[ND] War Sebastian Kurz in die Ibiza-Affäre eingeweiht?
[Erstveröffentlichung: ND, 25.07.2019] Die Situation an diesem 23. Mai war offenbar so ungewöhnlich, dass sich die Mitarbeiter der Firma Reisswolf noch heute daran erinnern. „Das ist noch nie vorgekommen. So etwas haben wir überhaupt noch nie erlebt“, sagt Geschäftsführer Siegfried Schmedler gegenüber dem Magazin Falter. Reisswolf ist spezialisiert auf die Vernichtung von sensiblen Datenträgern.Der Mann tauchte persönlich mit fünf Festplatten bei Reisswolf auf und wollte, dass diese zerstört werden. Er soll nervös gewirkt haben, wollte die Datenträger keinesfalls aus der Hand geben und hätte darauf bestanden, dass die Festplatten gleich dreimal geschreddert werden, sagt Geschäftsführer Schmedler. Ein Durchgang ist üblich. Abschließend wollte der Mann sogar die Krümmel wieder mitnehmen.

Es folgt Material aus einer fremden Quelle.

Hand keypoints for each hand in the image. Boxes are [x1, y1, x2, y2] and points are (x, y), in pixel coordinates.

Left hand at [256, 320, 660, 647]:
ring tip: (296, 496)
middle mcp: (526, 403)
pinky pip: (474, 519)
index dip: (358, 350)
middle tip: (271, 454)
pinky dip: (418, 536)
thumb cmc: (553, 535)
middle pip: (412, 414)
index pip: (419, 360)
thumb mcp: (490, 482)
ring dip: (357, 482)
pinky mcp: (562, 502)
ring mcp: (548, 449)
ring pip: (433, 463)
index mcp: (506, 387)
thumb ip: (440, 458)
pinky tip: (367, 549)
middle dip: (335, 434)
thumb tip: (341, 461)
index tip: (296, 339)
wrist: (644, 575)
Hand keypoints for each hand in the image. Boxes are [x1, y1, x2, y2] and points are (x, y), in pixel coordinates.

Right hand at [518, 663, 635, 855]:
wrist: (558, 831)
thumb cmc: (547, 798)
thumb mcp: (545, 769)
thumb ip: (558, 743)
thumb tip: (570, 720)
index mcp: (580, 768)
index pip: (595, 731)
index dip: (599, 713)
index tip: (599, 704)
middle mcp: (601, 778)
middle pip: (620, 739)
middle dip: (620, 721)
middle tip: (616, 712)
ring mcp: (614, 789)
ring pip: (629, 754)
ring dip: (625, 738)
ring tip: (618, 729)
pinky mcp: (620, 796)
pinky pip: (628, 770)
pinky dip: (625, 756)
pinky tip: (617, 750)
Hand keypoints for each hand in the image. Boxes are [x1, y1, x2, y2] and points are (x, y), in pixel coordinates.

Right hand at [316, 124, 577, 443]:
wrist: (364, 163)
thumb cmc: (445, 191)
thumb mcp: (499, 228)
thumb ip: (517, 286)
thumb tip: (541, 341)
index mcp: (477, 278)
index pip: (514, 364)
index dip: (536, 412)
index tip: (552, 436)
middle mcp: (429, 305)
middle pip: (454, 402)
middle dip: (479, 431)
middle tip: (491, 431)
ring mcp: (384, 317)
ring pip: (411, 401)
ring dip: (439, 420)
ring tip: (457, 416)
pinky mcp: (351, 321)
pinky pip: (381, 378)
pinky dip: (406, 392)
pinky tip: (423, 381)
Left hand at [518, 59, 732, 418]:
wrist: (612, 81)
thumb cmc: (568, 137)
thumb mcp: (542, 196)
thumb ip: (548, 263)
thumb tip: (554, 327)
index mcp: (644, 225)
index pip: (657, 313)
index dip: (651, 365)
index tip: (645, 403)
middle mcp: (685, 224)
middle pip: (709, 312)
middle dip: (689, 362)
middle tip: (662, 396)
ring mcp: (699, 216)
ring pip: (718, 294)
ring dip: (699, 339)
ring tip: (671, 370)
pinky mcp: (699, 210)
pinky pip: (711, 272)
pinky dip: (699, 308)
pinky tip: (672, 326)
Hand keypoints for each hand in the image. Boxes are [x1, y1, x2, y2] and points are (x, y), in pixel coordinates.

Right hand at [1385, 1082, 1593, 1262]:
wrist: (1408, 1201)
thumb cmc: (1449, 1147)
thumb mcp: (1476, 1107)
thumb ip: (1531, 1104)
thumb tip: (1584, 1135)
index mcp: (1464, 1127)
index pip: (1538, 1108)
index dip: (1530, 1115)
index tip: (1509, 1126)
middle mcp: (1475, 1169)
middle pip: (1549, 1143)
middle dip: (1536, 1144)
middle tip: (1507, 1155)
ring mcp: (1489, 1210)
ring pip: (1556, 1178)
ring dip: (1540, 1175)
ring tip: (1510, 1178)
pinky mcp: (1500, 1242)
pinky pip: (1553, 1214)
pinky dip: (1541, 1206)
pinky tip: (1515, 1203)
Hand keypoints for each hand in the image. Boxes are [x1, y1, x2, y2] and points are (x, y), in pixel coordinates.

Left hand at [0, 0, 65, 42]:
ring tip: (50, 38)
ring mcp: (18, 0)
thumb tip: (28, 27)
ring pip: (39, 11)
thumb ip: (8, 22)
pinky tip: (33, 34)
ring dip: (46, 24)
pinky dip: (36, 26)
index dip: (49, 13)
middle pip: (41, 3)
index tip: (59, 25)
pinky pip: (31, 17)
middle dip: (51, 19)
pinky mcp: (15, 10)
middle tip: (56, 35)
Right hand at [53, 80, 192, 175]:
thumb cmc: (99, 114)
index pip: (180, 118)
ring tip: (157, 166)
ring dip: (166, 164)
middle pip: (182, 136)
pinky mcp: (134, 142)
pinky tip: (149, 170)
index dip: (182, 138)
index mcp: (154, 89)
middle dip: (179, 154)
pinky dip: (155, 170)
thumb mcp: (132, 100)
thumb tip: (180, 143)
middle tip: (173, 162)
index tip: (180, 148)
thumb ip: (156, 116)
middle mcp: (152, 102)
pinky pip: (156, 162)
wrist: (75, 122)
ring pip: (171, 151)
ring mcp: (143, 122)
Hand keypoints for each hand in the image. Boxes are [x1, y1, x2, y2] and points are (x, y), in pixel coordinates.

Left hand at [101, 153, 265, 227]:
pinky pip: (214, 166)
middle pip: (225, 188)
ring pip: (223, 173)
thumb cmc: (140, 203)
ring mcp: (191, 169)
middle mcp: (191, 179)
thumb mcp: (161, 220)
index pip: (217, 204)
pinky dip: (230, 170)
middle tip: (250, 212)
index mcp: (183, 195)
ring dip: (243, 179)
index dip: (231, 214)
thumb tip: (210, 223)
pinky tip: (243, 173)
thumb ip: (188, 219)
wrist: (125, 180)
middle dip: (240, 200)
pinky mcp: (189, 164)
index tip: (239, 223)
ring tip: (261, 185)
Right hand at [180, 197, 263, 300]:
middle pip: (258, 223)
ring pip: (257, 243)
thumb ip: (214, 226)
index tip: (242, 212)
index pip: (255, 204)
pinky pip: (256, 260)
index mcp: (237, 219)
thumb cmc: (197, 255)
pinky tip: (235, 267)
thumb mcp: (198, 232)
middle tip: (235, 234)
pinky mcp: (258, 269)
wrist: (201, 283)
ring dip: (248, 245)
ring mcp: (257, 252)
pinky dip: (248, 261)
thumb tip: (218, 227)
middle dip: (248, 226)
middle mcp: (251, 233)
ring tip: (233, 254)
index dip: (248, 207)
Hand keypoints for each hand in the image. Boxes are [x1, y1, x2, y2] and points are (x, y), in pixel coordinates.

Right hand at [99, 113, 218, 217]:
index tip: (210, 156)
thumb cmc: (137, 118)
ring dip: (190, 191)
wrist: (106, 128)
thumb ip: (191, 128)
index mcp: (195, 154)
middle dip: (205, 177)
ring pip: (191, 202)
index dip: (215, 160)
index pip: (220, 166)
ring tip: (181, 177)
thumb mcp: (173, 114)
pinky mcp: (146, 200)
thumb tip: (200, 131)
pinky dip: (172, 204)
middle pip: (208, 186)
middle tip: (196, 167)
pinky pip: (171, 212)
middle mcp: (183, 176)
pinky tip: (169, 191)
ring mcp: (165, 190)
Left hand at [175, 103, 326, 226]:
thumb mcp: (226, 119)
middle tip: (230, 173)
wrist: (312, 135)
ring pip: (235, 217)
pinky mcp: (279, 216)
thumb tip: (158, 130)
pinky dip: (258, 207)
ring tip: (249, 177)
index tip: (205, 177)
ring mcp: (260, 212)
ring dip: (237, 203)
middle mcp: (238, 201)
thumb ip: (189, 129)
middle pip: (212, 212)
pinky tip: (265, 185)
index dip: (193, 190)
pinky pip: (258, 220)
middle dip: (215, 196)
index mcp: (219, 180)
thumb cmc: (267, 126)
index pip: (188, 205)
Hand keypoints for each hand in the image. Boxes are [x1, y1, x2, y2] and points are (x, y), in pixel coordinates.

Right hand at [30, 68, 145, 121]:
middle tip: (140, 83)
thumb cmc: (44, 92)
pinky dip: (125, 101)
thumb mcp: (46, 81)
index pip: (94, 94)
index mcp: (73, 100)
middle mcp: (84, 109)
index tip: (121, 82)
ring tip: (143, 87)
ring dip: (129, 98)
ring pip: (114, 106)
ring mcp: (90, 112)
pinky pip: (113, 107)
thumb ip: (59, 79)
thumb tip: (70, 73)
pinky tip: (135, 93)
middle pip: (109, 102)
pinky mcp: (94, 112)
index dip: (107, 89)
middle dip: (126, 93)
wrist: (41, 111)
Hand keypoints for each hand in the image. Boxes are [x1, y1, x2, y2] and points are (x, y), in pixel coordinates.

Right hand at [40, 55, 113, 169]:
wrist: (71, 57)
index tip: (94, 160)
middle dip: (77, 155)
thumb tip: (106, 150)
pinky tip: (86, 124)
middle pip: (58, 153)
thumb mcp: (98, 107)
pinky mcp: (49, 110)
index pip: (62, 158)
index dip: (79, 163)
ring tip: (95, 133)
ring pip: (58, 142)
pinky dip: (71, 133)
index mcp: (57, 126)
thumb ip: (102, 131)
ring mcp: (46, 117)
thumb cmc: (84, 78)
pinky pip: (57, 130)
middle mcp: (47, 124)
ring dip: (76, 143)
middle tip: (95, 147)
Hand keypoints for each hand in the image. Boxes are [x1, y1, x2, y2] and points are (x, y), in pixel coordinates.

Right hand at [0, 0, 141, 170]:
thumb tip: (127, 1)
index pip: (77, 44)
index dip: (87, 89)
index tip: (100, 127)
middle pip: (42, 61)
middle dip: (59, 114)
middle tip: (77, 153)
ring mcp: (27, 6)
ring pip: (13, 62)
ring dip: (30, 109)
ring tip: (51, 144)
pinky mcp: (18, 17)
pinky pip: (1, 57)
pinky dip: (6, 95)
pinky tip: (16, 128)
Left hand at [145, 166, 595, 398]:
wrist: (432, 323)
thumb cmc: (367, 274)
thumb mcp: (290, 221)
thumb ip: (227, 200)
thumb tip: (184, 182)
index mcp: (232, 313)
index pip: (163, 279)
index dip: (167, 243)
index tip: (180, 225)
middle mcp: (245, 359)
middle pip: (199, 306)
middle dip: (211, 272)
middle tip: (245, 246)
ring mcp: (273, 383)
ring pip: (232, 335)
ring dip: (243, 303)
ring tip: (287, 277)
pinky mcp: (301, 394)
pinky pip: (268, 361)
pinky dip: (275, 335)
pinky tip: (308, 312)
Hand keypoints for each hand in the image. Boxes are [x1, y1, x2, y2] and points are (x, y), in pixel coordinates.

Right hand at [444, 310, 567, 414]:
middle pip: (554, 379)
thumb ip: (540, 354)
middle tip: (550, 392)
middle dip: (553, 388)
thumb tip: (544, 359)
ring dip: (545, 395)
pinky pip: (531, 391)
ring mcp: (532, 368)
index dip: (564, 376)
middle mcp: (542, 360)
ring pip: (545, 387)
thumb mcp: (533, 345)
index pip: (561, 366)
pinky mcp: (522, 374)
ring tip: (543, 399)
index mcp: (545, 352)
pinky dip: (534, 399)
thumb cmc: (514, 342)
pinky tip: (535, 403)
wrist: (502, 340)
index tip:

Österreich stand zu diesem Zeitpunkt im Bann der Ibiza-Affäre, die sechs Tage vorher bekannt geworden war. Die FPÖ musste die Regierung bereits verlassen, nun stand ein Misstrauensantrag gegen die ÖVP-Alleinregierung unter Sebastian Kurz im Raum – der wenige Tage später auch tatsächlich eine Mehrheit im Parlament fand.
Das Strache-Video beweist, dass die FPÖ eine Partei der Reichen ist
In der ÖVP schrillten offenbar die Alarmglocken, sensible Daten sollten vor dem erwarteten Abgang aus der Regierung noch schnell vernichtet werden. Einen Teil der Daten sollte Arno M. zerstören lassen, Leiter der Abteilung für soziale Medien im Bundeskanzleramt. Dabei handelte es sich um Festplatten aus dem Kabinett des Bundeskanzlers, also aus dem engsten Kreis rund um Kurz. Es sollen die Festplatten von Druckern gewesen sein, auf denen alle möglichen Daten gespeichert waren.
An sich nicht unüblich. Gewisse Daten aus der Regierungszeit müssen archiviert werden, andere dürfen vernichtet werden. Doch zuständig dafür ist die IT-Abteilung des Bundeskanzleramts. Deren Leiter soll dagegen gewesen sein, dass die Festplatten außer Haus gebracht werden.
Falscher Name, keine Bezahlung
Die Geschichte hätte niemals das Licht der Öffentlichkeit erblicken müssen – wenn Arno M. die Rechnung in Höhe von rund 76 Euro bezahlt hätte. Denn bei Reisswolf hat M. einen falschen Namen angegeben und sogar eine falsche E-Mail-Adresse präsentiert. Problematisch wurde die ganze Geschichte offenbar, als klar wurde, dass die Firma keine Barzahlung erlaubt und er nun seine wahre Identität enthüllen müsste. Stattdessen entschloss er sich, die Rechnung nicht zu bezahlen. Doch M. hatte seine richtige Telefonnummer angegeben und stand in der Öffentlichkeit.
Als Sebastian Kurz wenige Tage später seine Abschiedsrede hielt, die im Fernsehen übertragen wurde, stand M. hinter ihm – und wurde prompt von einem Mitarbeiter von „Reisswolf“ erkannt. Als schließlich trotz Mahnung kein Zahlungseingang folgte, entschloss sich die Firma zu einer Betrugsanzeige.
Welche Informationen sich auf den Datenträgern befunden haben, ist unbekannt. Aufgrund der zeitlichen Nähe ermittelt nun die Staatsanwaltschaft, ob es Verbindungen der ÖVP zur Ibiza-Affäre gibt. Entsprechende Gerüchte gibt es seit längerem. Vor einiger Zeit tauchten E-Mails auf, die belegen sollen, dass Kurz bereits im Februar von den Videos wusste. Es seien Fälschungen, heißt es aus der ÖVP.
Für Sebastian Kurz ist die Vernichtung der Datenträger dennoch „ein üblicher Vorgang“. Das sieht Geschäftsführer Schmedler anders. Es sei in der 25-jährigen Geschichte des Unternehmens „noch nie passiert, dass jemand unter falschem Namen und mit so einem Aufwand“ Festplatten vernichten ließ.